Extracted material:

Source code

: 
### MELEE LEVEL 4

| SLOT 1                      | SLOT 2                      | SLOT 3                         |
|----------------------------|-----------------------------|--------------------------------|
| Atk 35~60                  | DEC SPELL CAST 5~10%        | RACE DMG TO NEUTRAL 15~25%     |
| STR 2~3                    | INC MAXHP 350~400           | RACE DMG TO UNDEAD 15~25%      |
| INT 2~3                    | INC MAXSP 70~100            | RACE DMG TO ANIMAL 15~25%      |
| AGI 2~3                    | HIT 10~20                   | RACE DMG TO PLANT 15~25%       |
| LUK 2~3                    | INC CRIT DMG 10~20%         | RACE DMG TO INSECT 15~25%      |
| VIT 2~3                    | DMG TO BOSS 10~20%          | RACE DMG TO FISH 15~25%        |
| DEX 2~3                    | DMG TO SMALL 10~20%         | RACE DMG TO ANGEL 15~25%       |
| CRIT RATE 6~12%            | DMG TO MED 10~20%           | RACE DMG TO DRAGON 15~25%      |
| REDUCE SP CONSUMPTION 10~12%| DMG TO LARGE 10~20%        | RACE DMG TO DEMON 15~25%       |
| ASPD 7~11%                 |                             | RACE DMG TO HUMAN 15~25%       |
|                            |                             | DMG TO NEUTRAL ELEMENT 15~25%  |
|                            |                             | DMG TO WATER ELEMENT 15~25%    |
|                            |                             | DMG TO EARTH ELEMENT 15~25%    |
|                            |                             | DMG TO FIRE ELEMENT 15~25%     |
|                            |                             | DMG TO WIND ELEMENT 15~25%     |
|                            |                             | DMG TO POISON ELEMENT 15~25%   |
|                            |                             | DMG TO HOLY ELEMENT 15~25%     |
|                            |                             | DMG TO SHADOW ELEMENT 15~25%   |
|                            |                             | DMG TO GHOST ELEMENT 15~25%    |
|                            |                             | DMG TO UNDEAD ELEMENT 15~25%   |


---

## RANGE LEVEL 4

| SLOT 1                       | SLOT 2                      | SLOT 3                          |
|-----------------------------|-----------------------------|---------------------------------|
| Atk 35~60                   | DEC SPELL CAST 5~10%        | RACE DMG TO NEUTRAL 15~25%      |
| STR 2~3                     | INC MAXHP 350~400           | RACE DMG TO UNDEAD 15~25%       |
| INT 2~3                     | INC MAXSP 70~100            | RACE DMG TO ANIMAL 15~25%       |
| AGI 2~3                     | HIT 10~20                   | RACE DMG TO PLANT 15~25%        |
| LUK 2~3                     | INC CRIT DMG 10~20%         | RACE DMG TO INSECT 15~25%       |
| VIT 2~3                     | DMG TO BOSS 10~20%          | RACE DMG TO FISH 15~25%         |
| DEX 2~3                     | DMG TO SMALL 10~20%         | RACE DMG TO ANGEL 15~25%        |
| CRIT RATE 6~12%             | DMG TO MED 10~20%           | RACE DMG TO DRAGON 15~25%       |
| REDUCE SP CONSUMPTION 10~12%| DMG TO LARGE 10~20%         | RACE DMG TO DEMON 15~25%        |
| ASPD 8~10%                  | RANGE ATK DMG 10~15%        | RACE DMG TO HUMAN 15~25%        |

Instructions for the task:
Start at the first line of the material and transcribe each line exactly, stopping once the line containing "DMG TO EARTH" has been written.

Result of this exercise:
Source code

: 
### MELEE LEVEL 4

| SLOT 1                      | SLOT 2                      | SLOT 3                         |
|----------------------------|-----------------------------|--------------------------------|
| Atk 35~60                  | DEC SPELL CAST 5~10%        | RACE DMG TO NEUTRAL 15~25%     |
| STR 2~3                    | INC MAXHP 350~400           | RACE DMG TO UNDEAD 15~25%      |
| INT 2~3                    | INC MAXSP 70~100            | RACE DMG TO ANIMAL 15~25%      |
| AGI 2~3                    | HIT 10~20                   | RACE DMG TO PLANT 15~25%       |
| LUK 2~3                    | INC CRIT DMG 10~20%         | RACE DMG TO INSECT 15~25%      |
| VIT 2~3                    | DMG TO BOSS 10~20%          | RACE DMG TO FISH 15~25%        |
| DEX 2~3                    | DMG TO SMALL 10~20%         | RACE DMG TO ANGEL 15~25%       |
| CRIT RATE 6~12%            | DMG TO MED 10~20%           | RACE DMG TO DRAGON 15~25%      |
| REDUCE SP CONSUMPTION 10~12%| DMG TO LARGE 10~20%        | RACE DMG TO DEMON 15~25%       |
| ASPD 7~11%                 |                             | RACE DMG TO HUMAN 15~25%       |
|                            |                             | DMG TO NEUTRAL ELEMENT 15~25%  |
|                            |                             | DMG TO WATER ELEMENT 15~25%    |
|                            |                             | DMG TO EARTH ELEMENT 15~25%    |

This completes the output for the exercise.